Source text =
Many were angered by the endorsement. Todd Portune, the first Democrat elected to the Hamilton County Commission in decades, told The Post "That's not the Democratic Party I'm a part of," saying the party should remain neutral. Victoria Wells Wulsin, a doctor from Indian Hill who ran a charity helping AIDS patients in Africa, also sought the nomination; the Hamilton County endorsement dismayed her. "It smacks of weapons of mass destruction," she told The Post.

Other candidates running were Jeff Sinnard, a civil engineer from Anderson Township, and the most conservative Democrat; James John Parker, a hospital administrator from Pike County; and Arthur Stanley Katz, a lawyer originally from New York City who had retired to Mason, who ran as a write-in candidate.

Hackett was also endorsed by labor unions: the United Auto Workers, the International Brotherhood of Electrical Workers and the Greater Cincinnati Building and Construction Trades Council.

The Dayton Daily News endorsed Hackett in the Democratic primary, calling him an "articulate, down-to-earth exponent of moderate Democratic views." The Cincinnati Enquirer also endorsed Hackett in the primary. The newspaper editorialized "he is not an ideologue, but someone willing to listen to different points of view and to act on the basis of what he believes will best serve his constituents." It also called attention to his leading a recall against members of the Milford city council and "his ability to take charge of a situation, whether it is a dysfunctional local government in Ohio, or setting up the basics of a civil government in a city in Iraq."

Intrinsic matrix estimation records
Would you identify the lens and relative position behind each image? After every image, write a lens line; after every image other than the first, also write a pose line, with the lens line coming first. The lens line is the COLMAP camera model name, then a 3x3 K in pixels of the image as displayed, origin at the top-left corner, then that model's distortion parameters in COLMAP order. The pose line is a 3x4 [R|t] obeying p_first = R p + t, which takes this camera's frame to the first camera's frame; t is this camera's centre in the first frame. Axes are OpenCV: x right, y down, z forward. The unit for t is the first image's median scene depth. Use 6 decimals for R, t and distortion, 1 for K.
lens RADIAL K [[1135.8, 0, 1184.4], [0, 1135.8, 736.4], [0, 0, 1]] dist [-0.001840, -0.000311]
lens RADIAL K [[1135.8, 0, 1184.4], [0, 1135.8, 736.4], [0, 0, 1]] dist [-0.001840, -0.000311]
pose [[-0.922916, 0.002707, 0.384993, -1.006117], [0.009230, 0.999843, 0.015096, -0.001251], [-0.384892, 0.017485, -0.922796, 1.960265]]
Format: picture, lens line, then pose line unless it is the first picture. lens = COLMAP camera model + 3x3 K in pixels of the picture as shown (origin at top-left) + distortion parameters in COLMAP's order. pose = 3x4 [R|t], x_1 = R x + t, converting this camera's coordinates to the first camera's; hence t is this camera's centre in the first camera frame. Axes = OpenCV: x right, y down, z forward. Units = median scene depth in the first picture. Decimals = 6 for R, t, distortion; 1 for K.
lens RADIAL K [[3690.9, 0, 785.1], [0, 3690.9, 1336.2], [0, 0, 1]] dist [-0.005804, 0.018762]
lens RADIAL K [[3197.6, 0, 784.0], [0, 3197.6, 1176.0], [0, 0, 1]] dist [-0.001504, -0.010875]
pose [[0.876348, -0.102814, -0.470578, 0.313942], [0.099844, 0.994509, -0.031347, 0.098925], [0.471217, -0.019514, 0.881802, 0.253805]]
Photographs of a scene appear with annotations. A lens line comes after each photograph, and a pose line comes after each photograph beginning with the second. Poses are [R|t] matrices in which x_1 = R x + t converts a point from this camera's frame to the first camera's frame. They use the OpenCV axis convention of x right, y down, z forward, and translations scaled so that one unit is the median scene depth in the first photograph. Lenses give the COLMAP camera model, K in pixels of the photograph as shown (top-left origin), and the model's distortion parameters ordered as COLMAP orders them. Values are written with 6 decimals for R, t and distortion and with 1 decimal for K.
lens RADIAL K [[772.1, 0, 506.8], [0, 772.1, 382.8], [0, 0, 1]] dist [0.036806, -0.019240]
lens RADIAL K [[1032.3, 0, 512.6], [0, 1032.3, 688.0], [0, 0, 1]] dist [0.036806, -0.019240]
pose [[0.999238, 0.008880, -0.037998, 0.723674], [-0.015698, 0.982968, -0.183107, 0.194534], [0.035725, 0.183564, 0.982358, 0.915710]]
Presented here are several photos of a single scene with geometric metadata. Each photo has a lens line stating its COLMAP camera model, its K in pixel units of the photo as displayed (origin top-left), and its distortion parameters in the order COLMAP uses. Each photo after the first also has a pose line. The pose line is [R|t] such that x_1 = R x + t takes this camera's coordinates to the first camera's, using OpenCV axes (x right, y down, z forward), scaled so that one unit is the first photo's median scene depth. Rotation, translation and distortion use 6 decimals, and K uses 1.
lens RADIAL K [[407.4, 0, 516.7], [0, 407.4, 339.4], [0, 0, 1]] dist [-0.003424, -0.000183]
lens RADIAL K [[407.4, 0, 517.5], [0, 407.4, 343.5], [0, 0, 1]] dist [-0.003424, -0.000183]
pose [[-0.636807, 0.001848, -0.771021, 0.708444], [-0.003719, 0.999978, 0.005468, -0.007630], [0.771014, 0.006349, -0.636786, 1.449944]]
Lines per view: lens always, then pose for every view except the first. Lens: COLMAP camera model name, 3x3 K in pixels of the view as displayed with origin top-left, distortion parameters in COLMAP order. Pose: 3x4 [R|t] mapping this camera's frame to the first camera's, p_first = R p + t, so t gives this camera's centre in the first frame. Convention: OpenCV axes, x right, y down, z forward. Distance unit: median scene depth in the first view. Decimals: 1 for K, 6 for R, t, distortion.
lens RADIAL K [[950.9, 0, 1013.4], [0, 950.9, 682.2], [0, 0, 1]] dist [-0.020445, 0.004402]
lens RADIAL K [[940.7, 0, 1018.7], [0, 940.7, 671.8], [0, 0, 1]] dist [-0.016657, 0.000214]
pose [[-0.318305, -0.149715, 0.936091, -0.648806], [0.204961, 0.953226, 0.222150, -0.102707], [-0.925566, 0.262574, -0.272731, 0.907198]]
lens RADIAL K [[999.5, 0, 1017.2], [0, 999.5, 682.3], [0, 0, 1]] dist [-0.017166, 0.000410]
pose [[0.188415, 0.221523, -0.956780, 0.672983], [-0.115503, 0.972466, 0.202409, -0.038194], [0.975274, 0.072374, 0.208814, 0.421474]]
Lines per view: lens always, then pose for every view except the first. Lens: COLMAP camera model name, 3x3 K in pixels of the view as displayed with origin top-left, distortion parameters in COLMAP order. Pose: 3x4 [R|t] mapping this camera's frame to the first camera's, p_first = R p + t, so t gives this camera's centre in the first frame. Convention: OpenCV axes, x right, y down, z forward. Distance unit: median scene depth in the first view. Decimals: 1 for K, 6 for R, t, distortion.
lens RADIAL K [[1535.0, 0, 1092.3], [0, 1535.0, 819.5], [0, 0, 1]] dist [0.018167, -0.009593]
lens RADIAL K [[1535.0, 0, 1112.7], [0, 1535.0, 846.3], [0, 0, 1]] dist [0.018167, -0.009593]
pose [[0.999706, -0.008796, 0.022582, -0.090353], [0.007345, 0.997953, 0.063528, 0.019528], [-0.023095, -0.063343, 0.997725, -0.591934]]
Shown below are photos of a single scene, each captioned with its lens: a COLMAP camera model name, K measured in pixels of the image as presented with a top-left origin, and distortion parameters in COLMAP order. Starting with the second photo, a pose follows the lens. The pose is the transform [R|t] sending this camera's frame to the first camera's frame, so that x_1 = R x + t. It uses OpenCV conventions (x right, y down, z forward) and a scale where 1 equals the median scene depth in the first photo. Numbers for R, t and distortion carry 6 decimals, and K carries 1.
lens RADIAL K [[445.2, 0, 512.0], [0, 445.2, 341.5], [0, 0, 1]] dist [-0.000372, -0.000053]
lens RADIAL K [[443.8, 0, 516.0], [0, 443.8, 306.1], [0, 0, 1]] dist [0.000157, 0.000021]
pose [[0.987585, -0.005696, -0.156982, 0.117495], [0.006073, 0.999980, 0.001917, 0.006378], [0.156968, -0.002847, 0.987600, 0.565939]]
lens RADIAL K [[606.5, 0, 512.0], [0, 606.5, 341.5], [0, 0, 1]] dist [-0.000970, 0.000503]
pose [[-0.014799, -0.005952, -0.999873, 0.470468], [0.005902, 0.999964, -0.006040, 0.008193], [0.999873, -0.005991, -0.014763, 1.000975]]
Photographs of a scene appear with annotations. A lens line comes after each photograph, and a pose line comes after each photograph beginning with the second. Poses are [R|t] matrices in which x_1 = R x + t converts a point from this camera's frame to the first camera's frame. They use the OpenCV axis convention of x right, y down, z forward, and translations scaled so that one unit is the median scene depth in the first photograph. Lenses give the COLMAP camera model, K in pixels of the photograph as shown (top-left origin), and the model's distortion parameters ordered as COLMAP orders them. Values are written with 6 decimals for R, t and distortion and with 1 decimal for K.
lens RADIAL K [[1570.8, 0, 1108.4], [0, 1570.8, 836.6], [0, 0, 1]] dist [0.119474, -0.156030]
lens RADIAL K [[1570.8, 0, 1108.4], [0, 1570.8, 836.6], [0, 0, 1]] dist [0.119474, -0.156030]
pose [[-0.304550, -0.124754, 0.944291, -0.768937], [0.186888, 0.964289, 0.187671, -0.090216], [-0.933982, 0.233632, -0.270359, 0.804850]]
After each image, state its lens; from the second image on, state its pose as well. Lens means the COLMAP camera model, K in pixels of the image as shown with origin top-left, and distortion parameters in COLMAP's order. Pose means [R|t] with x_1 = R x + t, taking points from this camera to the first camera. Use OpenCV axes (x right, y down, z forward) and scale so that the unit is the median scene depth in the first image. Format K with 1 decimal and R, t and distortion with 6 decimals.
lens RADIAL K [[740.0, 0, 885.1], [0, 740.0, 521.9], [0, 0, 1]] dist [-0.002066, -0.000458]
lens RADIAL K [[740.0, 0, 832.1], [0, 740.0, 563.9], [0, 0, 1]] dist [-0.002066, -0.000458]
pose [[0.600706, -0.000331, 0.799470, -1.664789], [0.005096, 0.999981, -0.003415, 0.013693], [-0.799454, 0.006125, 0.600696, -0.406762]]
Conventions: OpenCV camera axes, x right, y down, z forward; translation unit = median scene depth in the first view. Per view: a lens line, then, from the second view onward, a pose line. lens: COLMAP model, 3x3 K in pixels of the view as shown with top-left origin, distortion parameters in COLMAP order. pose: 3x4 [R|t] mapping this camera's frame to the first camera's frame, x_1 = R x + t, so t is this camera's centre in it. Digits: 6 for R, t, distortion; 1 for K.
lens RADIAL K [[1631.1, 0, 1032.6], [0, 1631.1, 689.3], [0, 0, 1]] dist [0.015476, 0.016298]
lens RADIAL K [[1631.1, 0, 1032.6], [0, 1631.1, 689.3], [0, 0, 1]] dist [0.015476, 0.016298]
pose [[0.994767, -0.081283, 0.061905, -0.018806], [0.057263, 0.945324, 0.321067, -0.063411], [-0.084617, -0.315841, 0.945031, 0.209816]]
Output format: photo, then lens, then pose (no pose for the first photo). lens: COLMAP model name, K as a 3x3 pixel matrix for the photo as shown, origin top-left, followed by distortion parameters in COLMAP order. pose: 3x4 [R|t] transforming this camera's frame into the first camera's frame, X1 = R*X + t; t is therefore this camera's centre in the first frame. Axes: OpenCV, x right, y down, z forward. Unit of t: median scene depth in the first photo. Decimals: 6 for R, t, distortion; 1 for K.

What is needed = In the text about the primary, what was Jeff Sinnard's job? The records are separate material with no tie to the text about the primary.

Output for this exercise = He was a civil engineer.